В результате проведенных исследований были определены оптимальные условия для проведения ПЦР в режиме реального времени для видов X. oryzae и X.arboricola: выбран наиболее оптимальный температурный режим отжига специфичных зондов - 61С и 55С соответственно, и определены оптимальные концентрации праймеров и зондов, подобранных к гену gyr B, которые составили 7,5 и 5 пмоль для X.oryzae и 20 и 5 пМ для X.arboricola на реакцию. Применение таких условий при постановке ПЦР «в реальном времени» делают метод более чувствительным и специфичным для выявления X. oryzae и X.arboricola. Была также показана высокая специфичность разработанных методов, при которых только в положительных образцах наблюдалась детекция по соответствующему красителю. Чувствительность ПЦР в реальном времени составила не менее 5,2х100 клеток/мл для идентификации X. oryzae и 4,3х101 клеток/мл для X.arboricola.
Применение БИО-ПЦР и сравнение чувствительности данного метода с постановкой прямого ПЦР анализа
В отличие от прямой ПЦР, в БИО-ПЦР анализируемый образец высевают на питательную среду и инкубируют, при температуре оптимальной для роста целевой бактерии (рис. 4.4.1). При этом повышается чувствительность диагностики, во-первых, за счет снижения ингибирующего действия веществ растительного экстракта на процесс амплификации, во-вторых, за счет селективного размножения целевой бактерии. Кроме того, за счет селективности питательной среды подавляется развитие сапротрофной микробиоты.
В работе использовали партию семян риса сорта Дарий 23, которая была получена из Приморского края, урожай 2011 года, свободный от бактерий рода Xanthomonas. Семена искусственно заражали типовым штаммом X. oryzae pv. oryzae NCCPB 3002Т в условиях вакуума.
Сравнение чувствительности прямого и БИО-ПЦР анализа проводили путем внесения известного числа клеток возбудителя в семенной экстракт с последующей постановкой ПЦР. Готовили суспензию клеток Xanthomonas oryzae pv. oryzae. Определение концентрации бактериальной суспензии проводили методом серийных разведений. Подсчет колоний проводили через сутки и рассчитывали концентрацию бактерий (КОЕ/мл). Далее проводили экстракцию бактерий по оптимизированной методике (глава IV). Из каждого разведения бактериальной суспензии вносили по 100 мкл к 1 мл семенного экстракта. Таким образом, формировали различные варианты семенных экстрактов с известным количеством клеток возбудителя. На первоначальном этапе была выбрана оптимальная среда, для роста и размножения целевой бактерии. Из 5 предложенных сред (описаны в главе II) была выбрана среда YPGA, рост бактерий был обнаружен через 17 часов. На средах YDC и КАА примерно через 48 часов, на средах КАА модифиц и XAS на 4 сутки, поэтому для дальнейшей работы была предложена среда YPGA.

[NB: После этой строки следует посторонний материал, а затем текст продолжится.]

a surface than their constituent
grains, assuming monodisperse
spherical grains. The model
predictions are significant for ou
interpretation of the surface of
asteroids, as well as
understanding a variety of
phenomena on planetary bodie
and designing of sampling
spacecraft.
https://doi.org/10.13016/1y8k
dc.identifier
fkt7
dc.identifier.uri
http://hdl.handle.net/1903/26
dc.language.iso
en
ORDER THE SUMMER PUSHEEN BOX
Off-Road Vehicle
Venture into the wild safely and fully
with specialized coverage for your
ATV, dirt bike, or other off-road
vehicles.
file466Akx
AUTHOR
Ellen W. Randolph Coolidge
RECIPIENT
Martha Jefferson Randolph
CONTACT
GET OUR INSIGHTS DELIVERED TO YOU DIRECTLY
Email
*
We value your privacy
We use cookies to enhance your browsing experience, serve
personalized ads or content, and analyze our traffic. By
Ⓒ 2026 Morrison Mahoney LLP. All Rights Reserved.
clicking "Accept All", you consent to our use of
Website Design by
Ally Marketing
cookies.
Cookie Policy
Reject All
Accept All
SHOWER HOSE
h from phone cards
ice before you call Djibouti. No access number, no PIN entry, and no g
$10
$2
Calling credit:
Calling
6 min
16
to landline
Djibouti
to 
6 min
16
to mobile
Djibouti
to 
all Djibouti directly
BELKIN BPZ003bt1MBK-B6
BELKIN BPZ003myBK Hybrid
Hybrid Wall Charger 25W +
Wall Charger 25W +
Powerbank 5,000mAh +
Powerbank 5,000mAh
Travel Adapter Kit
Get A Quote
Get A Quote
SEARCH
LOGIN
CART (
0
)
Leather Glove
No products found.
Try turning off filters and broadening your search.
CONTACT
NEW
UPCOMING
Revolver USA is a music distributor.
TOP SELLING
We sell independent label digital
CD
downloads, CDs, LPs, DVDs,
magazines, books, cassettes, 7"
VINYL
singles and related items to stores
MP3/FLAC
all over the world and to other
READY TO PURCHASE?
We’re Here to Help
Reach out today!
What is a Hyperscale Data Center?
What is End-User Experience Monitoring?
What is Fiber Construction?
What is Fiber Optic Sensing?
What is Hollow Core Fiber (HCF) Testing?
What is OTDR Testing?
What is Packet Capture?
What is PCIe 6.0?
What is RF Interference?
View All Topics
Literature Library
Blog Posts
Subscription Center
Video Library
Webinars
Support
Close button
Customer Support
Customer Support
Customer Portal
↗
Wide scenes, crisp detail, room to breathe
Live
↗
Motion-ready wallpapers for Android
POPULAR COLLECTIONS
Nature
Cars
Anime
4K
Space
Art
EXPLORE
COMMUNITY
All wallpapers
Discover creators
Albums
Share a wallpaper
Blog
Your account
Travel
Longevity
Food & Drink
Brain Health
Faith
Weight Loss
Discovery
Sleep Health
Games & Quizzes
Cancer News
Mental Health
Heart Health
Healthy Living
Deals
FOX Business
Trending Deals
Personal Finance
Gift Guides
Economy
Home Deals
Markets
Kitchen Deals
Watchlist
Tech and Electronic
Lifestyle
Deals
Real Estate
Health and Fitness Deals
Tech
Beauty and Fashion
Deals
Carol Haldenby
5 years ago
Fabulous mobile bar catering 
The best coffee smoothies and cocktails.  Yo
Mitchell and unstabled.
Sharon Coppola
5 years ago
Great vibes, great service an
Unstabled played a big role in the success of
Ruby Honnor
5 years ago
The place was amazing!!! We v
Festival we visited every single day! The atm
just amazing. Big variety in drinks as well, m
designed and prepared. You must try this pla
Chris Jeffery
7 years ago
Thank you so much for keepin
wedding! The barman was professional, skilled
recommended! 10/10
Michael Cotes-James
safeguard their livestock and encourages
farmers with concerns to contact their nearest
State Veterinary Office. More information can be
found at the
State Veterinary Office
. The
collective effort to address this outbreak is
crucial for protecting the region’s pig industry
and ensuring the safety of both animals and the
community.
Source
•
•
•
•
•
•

Далее подбирали антибиотики разных групп в различных концентрациях для использования их в качестве селектирующего фактора для разработки BIO-PCR.
Семенной экстракт высевали на чашки со средой YPGA с антибиотиками разных групп и наблюдали за ростом целевой бактерии, а также сапротрофной микробиоты. Только в варианте с использованием комбинации антибиотиков: циклогексимид 50 мг/л + цефазолин 30 мг/л + гентамицин 2 мг/л был виден рост целевой бактерии через сутки. Гентамицин в концентрации больше 2 мг/л подавляет рост всей микрофлоры. На среде с использованием циклогексимида 25 мг/л + цефазолина 15 мг/л также наблюдали рост целевой бактерий, но загрязненной сапротрофной микробиотой, что приводило к снижению чувствительности диагностики. Поэтому, на основе полученных данных, была предложена среда YPGA, содержащая в качестве селектирующих факторов антибиотики циклогексимид 50 мг/л + цефазолин 30 мг/л + гентамицин 2 мг/л (рис.4.4.2).